2014-03-26 Thread Bob Camp
Hi

HP = Hewlett Packard

Bob

On Mar 26, 2014, at 10:31 AM, Matthew Martin dr_g...@yahoo.com wrote:

 Hi,
 
 Just a quick question from a novice.  Sometimes I see abbreviations here and 
 don't know, but usually I 
 can make a good guess.  Your first paragraph, HP is perhaps high precision? 
  Just want to make sure
 I am not missing some other meaning.
 
 Thanks, learning a lot from reading this group!
 
   Matt Martin
 
 
 On Wed, 3/26/14, Bob Camp li...@rtty.us wrote:
 
 Subject: Re: [time-nuts] Hanging bridge question
 To: Discussion of precise time and frequency measurement 
 time-nuts@febo.com
 Date: Wednesday, March 26, 2014, 4:45 AM
 
 Hi
 
 Take a look at the PIC-TIC stuff. They have the HP circuit
 in the middle of it. Bob Stewart posted a circuit with a
 pair of tri-state gates in it within the last month or so.
 
 They all pretty much:
 
 1) Measure the “coarse time” with a counter Today
 that’s just about always a counter in an MCU. 
 2) Based on the clock to the counter (say 25 ns), you have a
 roundoff / truncation error.  (say 0 to 25 ns)
 3) You use a gate or two and your capture flip flop to
 convert the truncation to a pulse. (normally 25 to 50 ns)
 4) You pick an R/C time constant to be “useful” (say 50
 ns, could be less).

+++++

→ Given instruction 1: Pull out each line of the entries that contains the string "grace", treating uppercase and lowercase as different.
→ Given instruction 2: Please carry on the email thread from the point where it stops.
The email thread and the entries are unrelated to each other.

(Data excerpts)
+++++

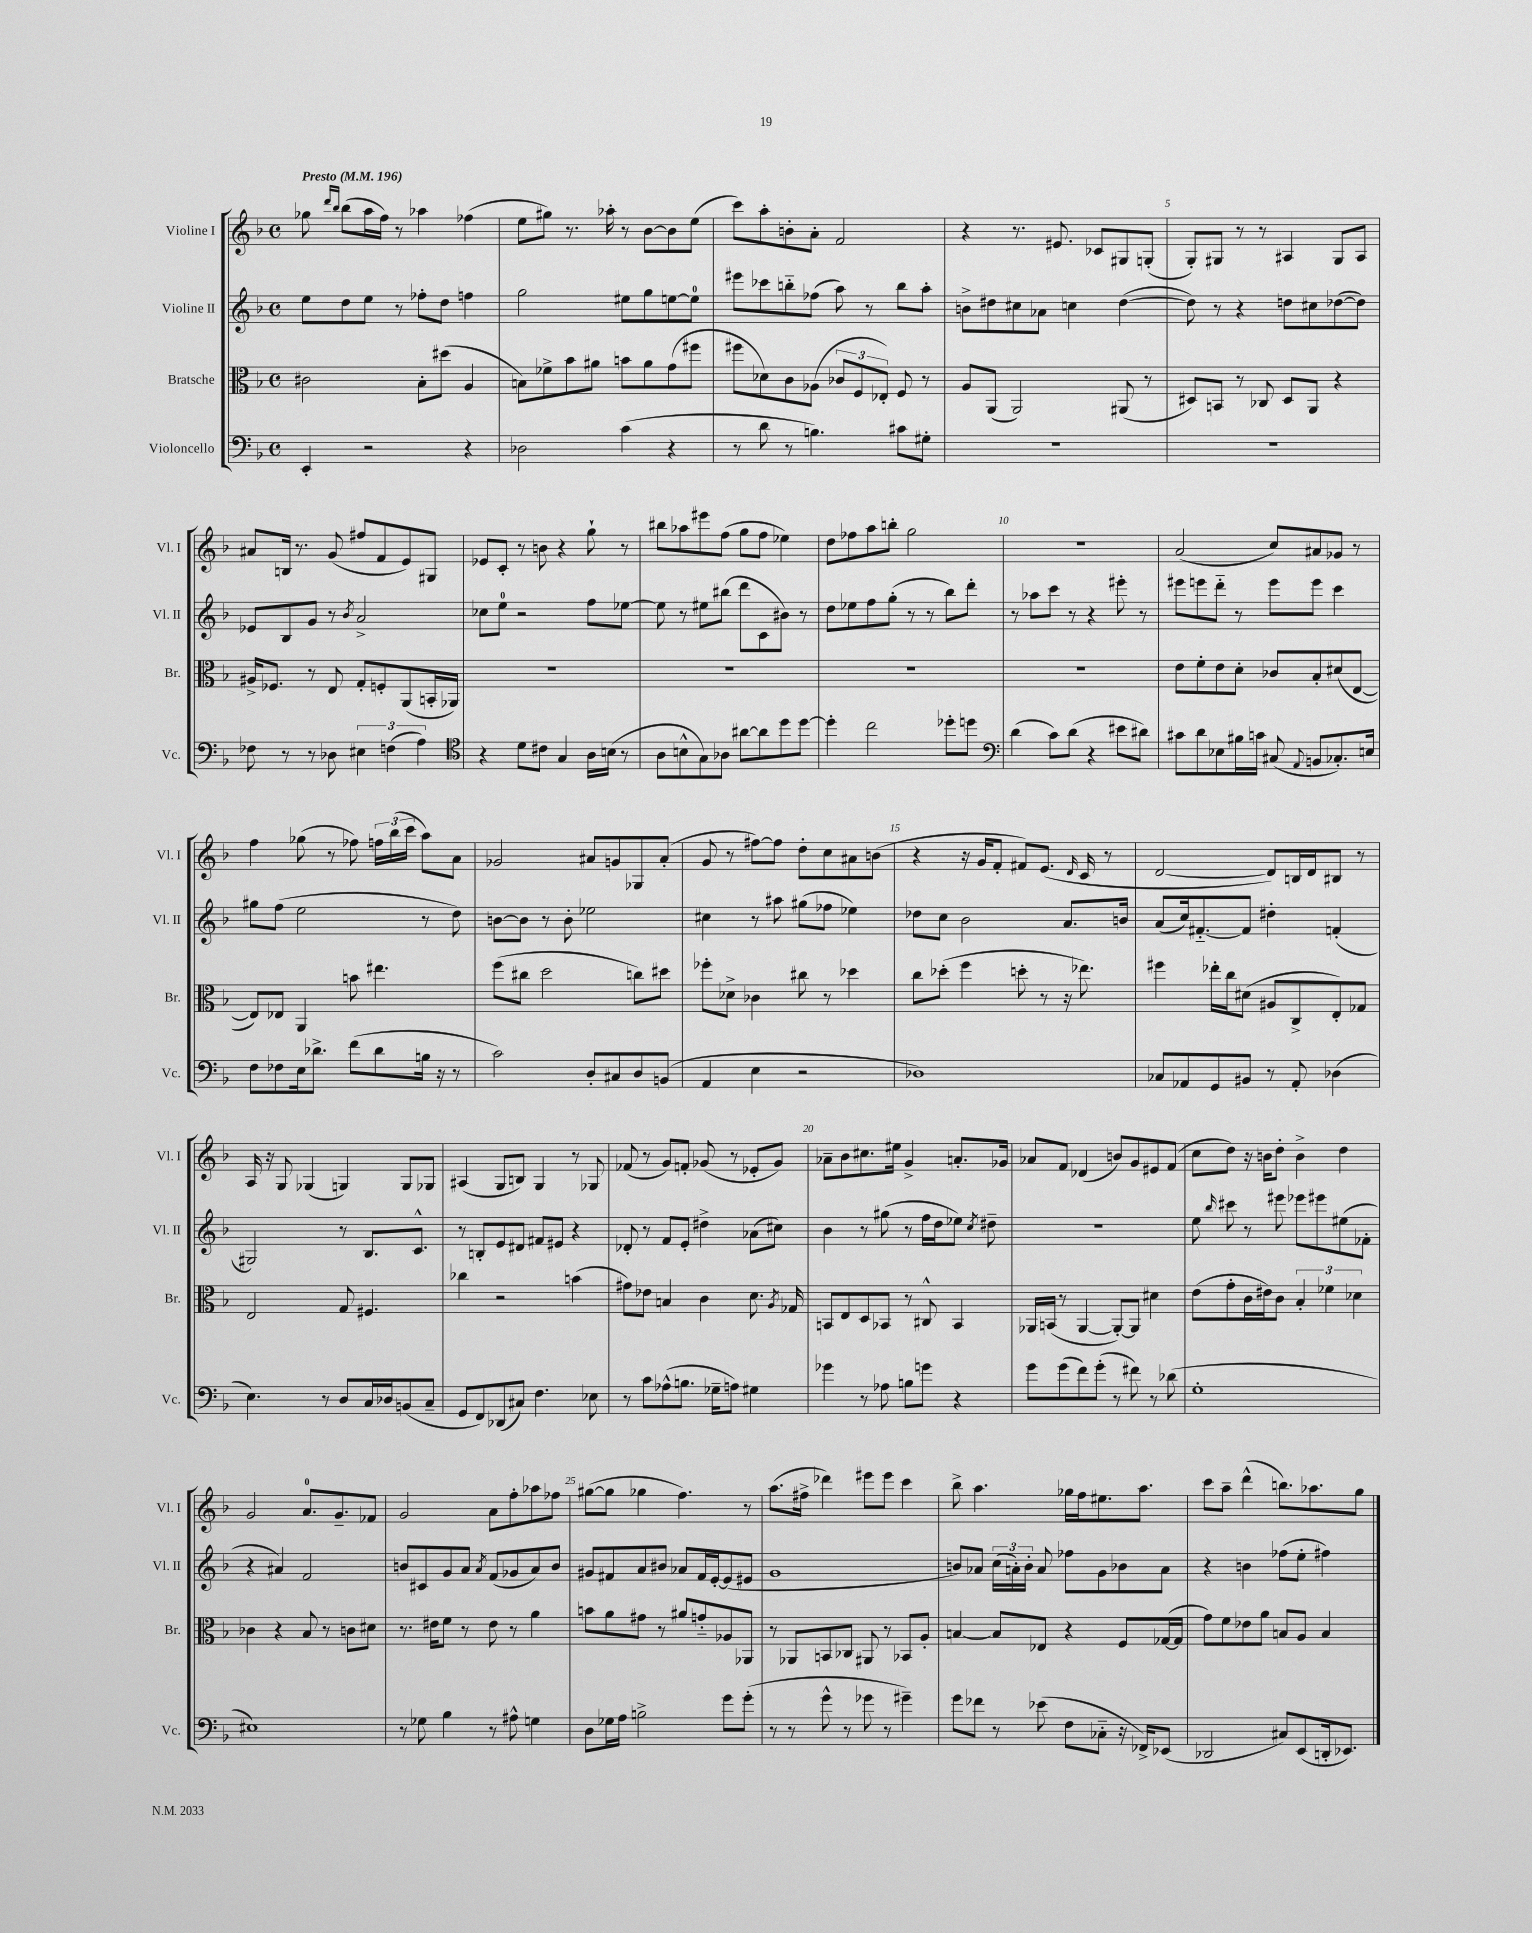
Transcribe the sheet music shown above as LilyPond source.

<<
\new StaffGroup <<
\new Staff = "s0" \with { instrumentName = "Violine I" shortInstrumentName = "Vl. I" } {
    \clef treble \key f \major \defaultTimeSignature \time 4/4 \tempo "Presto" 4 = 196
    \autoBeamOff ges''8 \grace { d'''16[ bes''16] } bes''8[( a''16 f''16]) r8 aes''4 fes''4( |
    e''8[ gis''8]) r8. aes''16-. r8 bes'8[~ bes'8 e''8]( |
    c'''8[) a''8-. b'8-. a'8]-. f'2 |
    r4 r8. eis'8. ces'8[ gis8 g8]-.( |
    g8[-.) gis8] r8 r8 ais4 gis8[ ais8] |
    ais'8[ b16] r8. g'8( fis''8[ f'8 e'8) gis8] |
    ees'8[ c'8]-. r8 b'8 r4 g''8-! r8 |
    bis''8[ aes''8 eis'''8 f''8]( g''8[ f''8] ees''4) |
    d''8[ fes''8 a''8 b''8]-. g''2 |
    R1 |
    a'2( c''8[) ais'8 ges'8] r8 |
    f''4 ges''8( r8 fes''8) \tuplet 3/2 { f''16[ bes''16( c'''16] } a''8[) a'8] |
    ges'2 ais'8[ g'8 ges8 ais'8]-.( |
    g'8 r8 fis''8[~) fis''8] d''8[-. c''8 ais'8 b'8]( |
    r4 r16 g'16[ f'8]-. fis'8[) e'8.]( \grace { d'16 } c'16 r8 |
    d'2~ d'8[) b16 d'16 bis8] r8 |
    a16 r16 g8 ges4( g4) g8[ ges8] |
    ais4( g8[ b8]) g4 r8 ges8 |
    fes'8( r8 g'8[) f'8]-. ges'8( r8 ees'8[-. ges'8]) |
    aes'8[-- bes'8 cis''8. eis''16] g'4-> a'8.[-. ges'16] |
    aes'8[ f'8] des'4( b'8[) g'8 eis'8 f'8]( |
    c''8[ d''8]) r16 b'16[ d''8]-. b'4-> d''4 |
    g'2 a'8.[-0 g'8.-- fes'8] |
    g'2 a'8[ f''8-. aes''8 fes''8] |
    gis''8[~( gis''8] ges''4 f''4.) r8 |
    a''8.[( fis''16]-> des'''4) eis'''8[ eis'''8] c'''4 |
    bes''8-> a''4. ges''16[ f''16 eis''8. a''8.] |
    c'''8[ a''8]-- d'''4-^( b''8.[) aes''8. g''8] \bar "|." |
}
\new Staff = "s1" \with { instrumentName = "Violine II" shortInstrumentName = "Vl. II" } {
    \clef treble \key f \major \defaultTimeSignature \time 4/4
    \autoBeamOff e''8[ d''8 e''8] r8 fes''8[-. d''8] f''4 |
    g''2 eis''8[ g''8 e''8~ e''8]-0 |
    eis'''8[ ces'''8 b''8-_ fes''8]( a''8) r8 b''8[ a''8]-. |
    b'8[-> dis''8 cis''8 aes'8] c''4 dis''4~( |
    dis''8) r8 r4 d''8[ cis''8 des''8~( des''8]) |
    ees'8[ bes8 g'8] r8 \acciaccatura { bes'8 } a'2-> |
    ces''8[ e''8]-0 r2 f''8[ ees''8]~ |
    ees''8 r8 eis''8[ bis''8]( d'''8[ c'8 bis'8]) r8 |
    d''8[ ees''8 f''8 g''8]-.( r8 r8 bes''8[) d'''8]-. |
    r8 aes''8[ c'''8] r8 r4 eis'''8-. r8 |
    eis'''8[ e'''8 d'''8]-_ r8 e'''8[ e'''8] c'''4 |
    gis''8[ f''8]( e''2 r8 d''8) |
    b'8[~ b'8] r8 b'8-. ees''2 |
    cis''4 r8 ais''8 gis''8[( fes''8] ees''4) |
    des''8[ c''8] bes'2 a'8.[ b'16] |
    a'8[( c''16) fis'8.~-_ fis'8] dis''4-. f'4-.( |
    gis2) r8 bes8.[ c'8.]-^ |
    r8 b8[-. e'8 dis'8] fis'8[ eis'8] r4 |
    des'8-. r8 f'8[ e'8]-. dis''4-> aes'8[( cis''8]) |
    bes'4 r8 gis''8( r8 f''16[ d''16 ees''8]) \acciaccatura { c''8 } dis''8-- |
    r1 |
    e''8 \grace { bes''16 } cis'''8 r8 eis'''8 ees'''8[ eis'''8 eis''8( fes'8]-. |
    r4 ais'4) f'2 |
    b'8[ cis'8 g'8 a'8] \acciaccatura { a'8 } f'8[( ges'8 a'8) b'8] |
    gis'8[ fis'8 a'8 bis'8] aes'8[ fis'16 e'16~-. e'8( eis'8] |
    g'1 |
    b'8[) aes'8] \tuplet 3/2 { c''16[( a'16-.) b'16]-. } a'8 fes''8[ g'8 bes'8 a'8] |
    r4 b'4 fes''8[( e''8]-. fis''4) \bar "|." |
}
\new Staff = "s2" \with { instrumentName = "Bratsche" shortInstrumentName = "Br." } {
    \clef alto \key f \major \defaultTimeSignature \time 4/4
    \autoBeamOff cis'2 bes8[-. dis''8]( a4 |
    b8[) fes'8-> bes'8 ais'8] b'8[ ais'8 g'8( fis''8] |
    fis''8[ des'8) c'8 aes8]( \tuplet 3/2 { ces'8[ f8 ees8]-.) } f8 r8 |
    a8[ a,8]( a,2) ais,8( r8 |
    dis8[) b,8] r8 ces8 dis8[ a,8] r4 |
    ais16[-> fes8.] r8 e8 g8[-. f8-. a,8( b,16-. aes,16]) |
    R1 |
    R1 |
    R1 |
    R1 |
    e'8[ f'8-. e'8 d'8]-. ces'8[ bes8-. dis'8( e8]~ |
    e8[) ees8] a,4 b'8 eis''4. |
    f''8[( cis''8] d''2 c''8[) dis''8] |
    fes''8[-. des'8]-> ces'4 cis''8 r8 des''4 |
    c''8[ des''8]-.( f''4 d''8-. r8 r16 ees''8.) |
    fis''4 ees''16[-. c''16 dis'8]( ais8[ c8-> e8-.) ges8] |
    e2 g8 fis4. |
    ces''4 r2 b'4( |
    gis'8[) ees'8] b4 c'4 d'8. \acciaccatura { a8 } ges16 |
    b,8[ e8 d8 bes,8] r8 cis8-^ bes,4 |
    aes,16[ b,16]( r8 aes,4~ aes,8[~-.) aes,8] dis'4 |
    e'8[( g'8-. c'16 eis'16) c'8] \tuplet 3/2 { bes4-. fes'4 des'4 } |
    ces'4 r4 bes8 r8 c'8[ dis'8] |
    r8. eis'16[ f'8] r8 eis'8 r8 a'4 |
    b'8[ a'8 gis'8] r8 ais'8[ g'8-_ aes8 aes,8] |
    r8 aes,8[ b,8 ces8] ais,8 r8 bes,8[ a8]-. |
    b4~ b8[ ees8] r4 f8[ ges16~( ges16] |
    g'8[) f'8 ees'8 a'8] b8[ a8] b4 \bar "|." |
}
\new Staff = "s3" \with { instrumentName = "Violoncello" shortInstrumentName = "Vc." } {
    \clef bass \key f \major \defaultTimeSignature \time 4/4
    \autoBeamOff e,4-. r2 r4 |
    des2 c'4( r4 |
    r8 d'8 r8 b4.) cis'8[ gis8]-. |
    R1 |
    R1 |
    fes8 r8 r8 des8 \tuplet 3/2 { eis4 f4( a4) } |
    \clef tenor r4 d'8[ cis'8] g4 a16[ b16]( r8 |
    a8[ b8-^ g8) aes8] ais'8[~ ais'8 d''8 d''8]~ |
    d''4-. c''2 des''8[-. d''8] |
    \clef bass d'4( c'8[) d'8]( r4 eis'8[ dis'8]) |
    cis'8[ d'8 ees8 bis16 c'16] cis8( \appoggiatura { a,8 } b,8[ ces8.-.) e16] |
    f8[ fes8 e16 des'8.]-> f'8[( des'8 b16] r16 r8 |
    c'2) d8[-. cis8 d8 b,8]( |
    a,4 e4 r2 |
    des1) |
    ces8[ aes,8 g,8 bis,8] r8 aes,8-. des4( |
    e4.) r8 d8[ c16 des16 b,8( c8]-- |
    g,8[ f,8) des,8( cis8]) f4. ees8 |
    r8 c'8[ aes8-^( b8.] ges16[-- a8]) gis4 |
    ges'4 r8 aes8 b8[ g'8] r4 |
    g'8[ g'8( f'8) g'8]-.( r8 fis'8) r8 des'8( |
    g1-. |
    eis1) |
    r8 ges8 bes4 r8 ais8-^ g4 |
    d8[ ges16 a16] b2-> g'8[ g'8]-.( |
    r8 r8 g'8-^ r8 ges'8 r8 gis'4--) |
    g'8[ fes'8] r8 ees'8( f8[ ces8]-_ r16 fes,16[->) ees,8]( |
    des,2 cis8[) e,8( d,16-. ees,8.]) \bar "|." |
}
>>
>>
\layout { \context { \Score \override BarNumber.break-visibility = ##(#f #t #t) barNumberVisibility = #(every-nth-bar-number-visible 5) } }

+++++

→ Written reply 1:
    \autoBeamOff ges''8 \grace { d'''16[ bes''16] } bes''8[( a''16 f''16]) r8 aes''4 fes''4( |
    r4 r16 g'16[ f'8]-. fis'8[) e'8.]( \grace { d'16 } c'16 r8 |
    e''8 \grace { bes''16 } cis'''8 r8 eis'''8 ees'''8[ eis'''8 eis''8( fes'8]-. |

→ Written reply 2:
 5) You charge the RC with the pulse 
 6) After the pulse is done, you open circuit the R/C so
 charge / discharge stops.
 7) When you get around to it, you measure the voltage on the
 cap with an ADC
 
 Starting from the 50 ns example, an 8 bit converter likely
 gives you 500 ps resolution. 10 bits gets you to 250 ps and
 12 bits to 125 ps. More bits or a faster clock would do even
 better. 
 
 Since the R/C charge voltage vs time is pretty well known,
 you can do the first part of the math fairly easily. 
 
 You have a clock and flip flops are pretty cheap. If you
 want to shoot cal pulses at it, send it a 25 and 50 ns wide
 pules. The delta between the two should be pretty good. If
 you have the range, go to 75 ns and get 3 points to fit. 
 
 The basic R/C is about 5 cents. The one tri-state gate you
 need is about 16 cents. A quad nand is about the same these
 days. You already need a pair of flip flops to capture the
 pps edge (two to a package …). If you want to do the whole
 calibration thing, one of Bert’s $2 CPLD’s has way more
 parts in it than you will ever need. 
 
 The ADC can be what you get with your MCU. In that case 12
 bits may be stretching it. There are very nice 12 bit parts
 from TI that run about $3 or so. 16 bits is still under $10.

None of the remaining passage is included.